His English language skills were very limited. When I would visit him in Matsqui, some of my M2 friends wondered how I was able to understand him. Somehow I managed to get by. His parole was for one year and I would drive over every month and talk to the Parole officer in Langley. I still get over about every two months and take him to lunch where he is now living in Surrey, “retired”.

 

Another friend I have kept in touch with for ten or eleven years lives in Marpole and has a steady job at a moving company in Vancouver. He had been in prison for a number of years. From Matsqui he was transferred to Elbow Lake Institution (now Kwikwexwelhp Healing Village) and from there to a halfway house on Pender St. in Vancouver. Having had training in cooking and getting a Grade Three certificate, he would be called to a fancy restaurant from time to time to take a shift. On several occasions he was not paid and not having resources to hire anyone to help him recover the lost wages, he just stopped cooking and sought other employment.

 

Having been in an institution for a number of years and with the changes that take place especially in our ever-rising cost of living, he found it very difficult to pay his rent. His Parole Officer told him she could put him back into a half-way house to ease financial burdens. He told the Parole Officer that he would rather starve to death on the streets than go back to that environment again.
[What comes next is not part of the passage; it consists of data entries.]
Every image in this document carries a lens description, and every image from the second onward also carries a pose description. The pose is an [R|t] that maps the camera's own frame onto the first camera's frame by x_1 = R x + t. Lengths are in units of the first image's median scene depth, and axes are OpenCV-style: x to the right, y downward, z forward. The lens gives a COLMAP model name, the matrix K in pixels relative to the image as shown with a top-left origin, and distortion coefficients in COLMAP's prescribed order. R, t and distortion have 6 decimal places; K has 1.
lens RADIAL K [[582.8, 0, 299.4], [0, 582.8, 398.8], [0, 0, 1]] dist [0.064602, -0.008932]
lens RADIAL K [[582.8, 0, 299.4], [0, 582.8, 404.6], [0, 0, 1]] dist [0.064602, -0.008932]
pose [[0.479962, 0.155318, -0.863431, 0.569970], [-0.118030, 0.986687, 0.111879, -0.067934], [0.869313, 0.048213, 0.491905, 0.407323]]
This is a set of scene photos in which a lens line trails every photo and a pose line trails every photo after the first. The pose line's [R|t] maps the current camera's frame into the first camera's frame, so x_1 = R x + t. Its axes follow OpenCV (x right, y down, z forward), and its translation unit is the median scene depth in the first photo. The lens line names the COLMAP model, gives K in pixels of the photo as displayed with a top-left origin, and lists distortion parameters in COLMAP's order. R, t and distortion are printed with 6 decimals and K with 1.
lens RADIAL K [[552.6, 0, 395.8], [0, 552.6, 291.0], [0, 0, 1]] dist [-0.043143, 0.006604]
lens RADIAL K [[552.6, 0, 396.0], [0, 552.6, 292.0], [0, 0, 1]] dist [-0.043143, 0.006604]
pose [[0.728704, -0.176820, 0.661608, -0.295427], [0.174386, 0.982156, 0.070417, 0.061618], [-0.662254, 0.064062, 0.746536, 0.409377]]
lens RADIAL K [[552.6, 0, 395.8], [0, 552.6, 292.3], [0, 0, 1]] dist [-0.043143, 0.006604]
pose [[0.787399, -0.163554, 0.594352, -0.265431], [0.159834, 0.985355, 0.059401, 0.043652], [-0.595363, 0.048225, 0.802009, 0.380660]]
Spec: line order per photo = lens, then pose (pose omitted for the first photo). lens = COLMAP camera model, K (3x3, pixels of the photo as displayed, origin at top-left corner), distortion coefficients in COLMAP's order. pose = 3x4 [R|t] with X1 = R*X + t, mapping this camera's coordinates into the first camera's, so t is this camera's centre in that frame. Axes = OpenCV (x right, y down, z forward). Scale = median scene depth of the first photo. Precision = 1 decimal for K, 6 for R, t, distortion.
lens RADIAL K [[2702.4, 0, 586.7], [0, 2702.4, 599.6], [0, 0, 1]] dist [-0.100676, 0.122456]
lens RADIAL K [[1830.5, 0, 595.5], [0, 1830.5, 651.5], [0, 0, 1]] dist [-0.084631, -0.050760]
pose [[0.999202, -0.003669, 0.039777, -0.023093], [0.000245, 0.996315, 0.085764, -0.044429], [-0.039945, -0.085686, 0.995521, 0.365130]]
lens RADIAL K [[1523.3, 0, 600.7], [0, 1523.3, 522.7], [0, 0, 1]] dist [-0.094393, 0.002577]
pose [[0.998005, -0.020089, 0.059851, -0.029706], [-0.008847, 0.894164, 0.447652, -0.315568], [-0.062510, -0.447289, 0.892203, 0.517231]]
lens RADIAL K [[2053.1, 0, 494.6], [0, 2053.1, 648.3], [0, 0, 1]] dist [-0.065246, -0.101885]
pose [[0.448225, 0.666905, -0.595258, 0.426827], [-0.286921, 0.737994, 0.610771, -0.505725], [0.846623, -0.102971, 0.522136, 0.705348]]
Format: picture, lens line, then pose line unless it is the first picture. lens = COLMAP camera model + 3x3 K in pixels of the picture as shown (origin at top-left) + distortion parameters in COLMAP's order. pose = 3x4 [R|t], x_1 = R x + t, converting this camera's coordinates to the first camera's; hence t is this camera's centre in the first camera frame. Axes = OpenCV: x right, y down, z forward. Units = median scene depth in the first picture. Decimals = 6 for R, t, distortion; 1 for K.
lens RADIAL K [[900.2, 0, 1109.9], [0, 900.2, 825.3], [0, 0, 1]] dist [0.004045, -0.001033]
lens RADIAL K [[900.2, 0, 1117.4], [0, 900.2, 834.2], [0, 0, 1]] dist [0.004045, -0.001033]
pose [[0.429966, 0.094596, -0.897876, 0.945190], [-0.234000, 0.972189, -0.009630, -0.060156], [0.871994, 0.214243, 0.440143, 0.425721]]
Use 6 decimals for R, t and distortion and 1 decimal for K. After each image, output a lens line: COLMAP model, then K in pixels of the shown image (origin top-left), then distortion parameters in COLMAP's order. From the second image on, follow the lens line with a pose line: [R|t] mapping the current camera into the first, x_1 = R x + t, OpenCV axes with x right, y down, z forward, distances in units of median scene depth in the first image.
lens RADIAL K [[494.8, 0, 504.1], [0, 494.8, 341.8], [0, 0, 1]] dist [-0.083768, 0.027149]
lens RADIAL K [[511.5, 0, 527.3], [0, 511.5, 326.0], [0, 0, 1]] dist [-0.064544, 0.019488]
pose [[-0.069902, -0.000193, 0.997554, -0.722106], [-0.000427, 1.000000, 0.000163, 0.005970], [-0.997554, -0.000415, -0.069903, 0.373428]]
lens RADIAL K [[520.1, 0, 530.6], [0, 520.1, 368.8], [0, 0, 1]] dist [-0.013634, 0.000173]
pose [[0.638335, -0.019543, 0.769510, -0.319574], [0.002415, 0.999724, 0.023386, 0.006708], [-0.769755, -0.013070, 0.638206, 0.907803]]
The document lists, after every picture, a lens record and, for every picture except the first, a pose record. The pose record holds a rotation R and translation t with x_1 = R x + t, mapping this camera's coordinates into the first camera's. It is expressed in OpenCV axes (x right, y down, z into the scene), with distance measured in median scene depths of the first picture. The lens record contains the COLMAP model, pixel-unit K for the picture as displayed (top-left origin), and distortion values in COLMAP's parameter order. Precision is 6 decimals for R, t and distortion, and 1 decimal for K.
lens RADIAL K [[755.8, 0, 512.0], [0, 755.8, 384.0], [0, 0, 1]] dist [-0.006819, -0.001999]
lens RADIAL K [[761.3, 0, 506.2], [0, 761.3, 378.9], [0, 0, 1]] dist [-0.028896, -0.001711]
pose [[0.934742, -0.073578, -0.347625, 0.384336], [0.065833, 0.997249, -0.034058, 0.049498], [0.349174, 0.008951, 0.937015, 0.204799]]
My wife and I offered to help hem but he flatly refused. That of course was a no-no on my part. We came up with the idea that we would send him a gift certificate for the Safeway that he was within walking distance of. Since then his Parole Officer was able to get him in to a seniors living quarters as he had reached past the age of 55 years.

 

Over the years that I have served, I have met a number of the sponsors and found a great Christian bond of brotherhood, which I greatly treasure. Wouldn’t the world be wonderful if the bond circled the Globe?

 

Wayne and Bernie asked me to ask this last fellow if he would be willing to give a witness to what M2/W2 meant to him and he said that he didn’t think that he was up to it, as he has never talked in front of a large number of people. Not more than two minutes later he phoned me and said he would do it, but in the form of a letter which he wrote and read to the dinner guests and was given a great applause. He said so many great things about the M2/W2 and how he has always been able to get the caring support from my wife and me, and that he knows he can count on us.